(Source data)
====
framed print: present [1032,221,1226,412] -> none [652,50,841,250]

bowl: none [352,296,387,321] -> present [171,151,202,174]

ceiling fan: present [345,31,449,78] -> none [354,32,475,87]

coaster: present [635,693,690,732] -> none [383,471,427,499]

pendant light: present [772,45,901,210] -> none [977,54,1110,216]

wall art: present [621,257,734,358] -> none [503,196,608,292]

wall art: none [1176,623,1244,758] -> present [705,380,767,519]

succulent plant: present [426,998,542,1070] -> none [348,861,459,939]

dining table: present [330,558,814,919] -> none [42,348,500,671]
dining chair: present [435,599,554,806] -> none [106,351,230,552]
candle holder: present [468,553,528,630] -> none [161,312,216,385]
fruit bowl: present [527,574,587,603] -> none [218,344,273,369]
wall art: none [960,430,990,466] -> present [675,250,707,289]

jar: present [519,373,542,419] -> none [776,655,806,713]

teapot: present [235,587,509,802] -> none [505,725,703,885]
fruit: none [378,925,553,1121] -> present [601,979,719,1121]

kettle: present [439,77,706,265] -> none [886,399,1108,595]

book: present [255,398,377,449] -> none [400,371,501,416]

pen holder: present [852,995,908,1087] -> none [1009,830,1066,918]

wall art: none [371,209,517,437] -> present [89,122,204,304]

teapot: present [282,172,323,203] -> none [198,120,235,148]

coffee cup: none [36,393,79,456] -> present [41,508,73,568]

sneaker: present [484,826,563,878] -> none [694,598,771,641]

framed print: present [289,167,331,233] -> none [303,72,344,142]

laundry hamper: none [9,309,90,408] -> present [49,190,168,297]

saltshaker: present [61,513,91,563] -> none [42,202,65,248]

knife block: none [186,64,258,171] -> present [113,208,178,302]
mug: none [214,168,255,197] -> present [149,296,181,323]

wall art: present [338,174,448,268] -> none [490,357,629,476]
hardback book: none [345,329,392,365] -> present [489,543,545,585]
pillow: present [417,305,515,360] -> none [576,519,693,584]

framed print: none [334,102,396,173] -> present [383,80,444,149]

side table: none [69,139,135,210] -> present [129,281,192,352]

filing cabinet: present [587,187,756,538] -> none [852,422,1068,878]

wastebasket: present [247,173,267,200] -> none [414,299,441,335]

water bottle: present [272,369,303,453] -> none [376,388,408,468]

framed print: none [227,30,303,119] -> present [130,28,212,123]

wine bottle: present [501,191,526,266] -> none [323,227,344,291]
====
### Task requirements
Once you have read the entries above, state how many of their lines include "bottle", giving the number alone.

### Problem solution
2